◆ TASK INSTRUCTIONS
The reply should hold every line of the listing exactly, and none of its images.

◆ LISTED ENTRIES

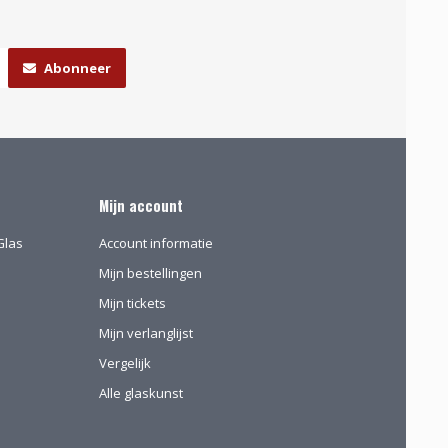
Abonneer
Mijn account
Glas
Account informatie
Mijn bestellingen
Mijn tickets
Mijn verlanglijst
Vergelijk
Alle glaskunst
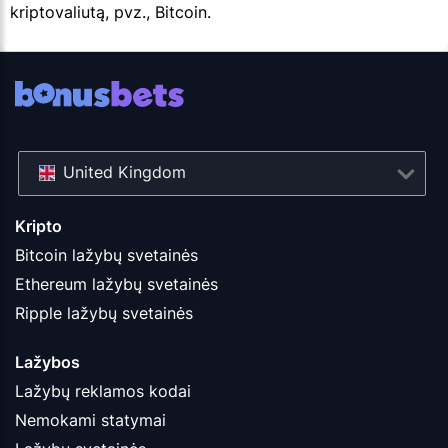
kriptovaliutą, pvz., Bitcoin.
United Kingdom
Kripto
Bitcoin lažybų svetainės
Ethereum lažybų svetainės
Ripple lažybų svetainės
Lažybos
Lažybų reklamos kodai
Nemokami statymai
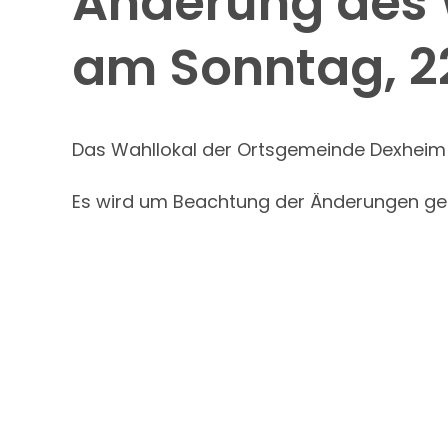
Änderung des 
am Sonntag, 2
Das Wahllokal der Ortsgemeinde Dexheim w
Es wird um Beachtung der Änderungen ge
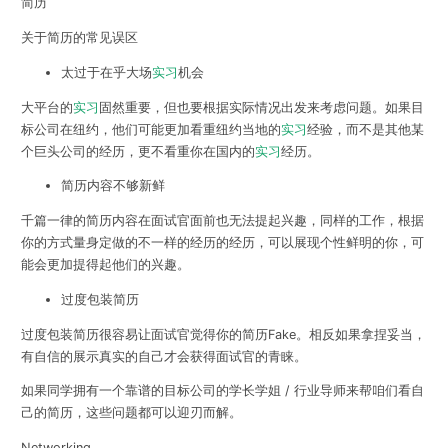
简历
关于简历的常见误区
太过于在乎大场
实习
机会
大平台的
实习
固然重要，但也要根据实际情况出发来考虑问题。如果目
标公司在纽约，他们可能更加看重纽约当地的
实习
经验，而不是其他某
个巨头公司的经历，更不看重你在国内的
实习
经历。
简历内容不够新鲜
千篇一律的简历内容在面试官面前也无法提起兴趣，同样的工作，根据
你的方式量身定做的不一样的经历的经历，可以展现个性鲜明的你，可
能会更加提得起他们的兴趣。
过度包装简历
过度包装简历很容易让面试官觉得你的简历Fake。相反如果拿捏妥当，
有自信的展示真实的自己才会获得面试官的青睐。
如果同学拥有一个靠谱的目标公司的学长学姐 / 行业导师来帮咱们看自
己的简历，这些问题都可以迎刃而解。
Networking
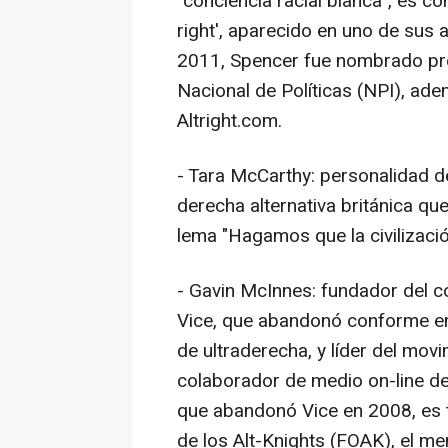
"conciencia racial blanca", es c
right', aparecido en uno de sus 
2011, Spencer fue nombrado pres
Nacional de Políticas (NPI), ad
Altright.com.
- Tara McCarthy: personalidad d
derecha alternativa británica que
lema "Hagamos que la civilizació
- Gavin McInnes: fundador del 
Vice, que abandonó conforme em
de ultraderecha, y líder del mo
colaborador de medio on-line d
que abandonó Vice en 2008, es 
de los Alt-Knights (FOAK), el m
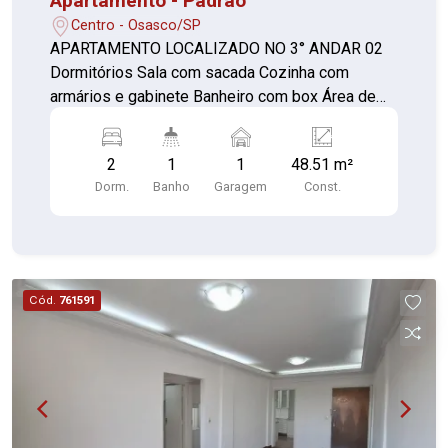
Apartamento - Padrão
Centro - Osasco/SP
APARTAMENTO LOCALIZADO NO 3° ANDAR 02
Dormitórios Sala com sacada Cozinha com
armários e gabinete Banheiro com box Área de
serviço com sacada 01 vaga de garagem
2
1
1
48.51 m²
Dorm.
Banho
Garagem
Const.
Cód.
761591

◆ RESPONSE
Abonneer
Mijn account
Glas
Account informatie
Mijn bestellingen
Mijn tickets
Mijn verlanglijst
Vergelijk
Alle glaskunst
kriptovaliutą, pvz., Bitcoin.
United Kingdom
Kripto
Bitcoin lažybų svetainės
Ethereum lažybų svetainės
Ripple lažybų svetainės
Lažybos
Lažybų reklamos kodai
Nemokami statymai
Änderung des 
am Sonntag, 2
Das Wahllokal der Ortsgemeinde Dexheim w
Es wird um Beachtung der Änderungen ge
简历
关于简历的常见误区
太过于在乎大场
实习
机会
大平台的
实习
固然重要，但也要根据实际情况出发来考虑问题。如果目
标公司在纽约，他们可能更加看重纽约当地的
实习
经验，而不是其他某
个巨头公司的经历，更不看重你在国内的
实习
经历。
简历内容不够新鲜
千篇一律的简历内容在面试官面前也无法提起兴趣，同样的工作，根据
你的方式量身定做的不一样的经历的经历，可以展现个性鲜明的你，可
能会更加提得起他们的兴趣。
过度包装简历
过度包装简历很容易让面试官觉得你的简历Fake。相反如果拿捏妥当，
有自信的展示真实的自己才会获得面试官的青睐。
如果同学拥有一个靠谱的目标公司的学长学姐 / 行业导师来帮咱们看自
己的简历，这些问题都可以迎刃而解。
Networking
"conciencia racial blanca", es c
right', aparecido en uno de sus 
2011, Spencer fue nombrado pres
Nacional de Políticas (NPI), ad
Altright.com.
- Tara McCarthy: personalidad d
derecha alternativa británica que
lema "Hagamos que la civilizació
- Gavin McInnes: fundador del 
Vice, que abandonó conforme em
de ultraderecha, y líder del mo
colaborador de medio on-line d
que abandonó Vice en 2008, es 
de los Alt-Knights (FOAK), el m
Apartamento - Padrão
Centro - Osasco/SP
APARTAMENTO LOCALIZADO NO 3° ANDAR 02
Dormitórios Sala com sacada Cozinha com
armários e gabinete Banheiro com box Área de
serviço com sacada 01 vaga de garagem
2
1
1
48.51 m²
Dorm.
Banho
Garagem
Const.
Cód.
761591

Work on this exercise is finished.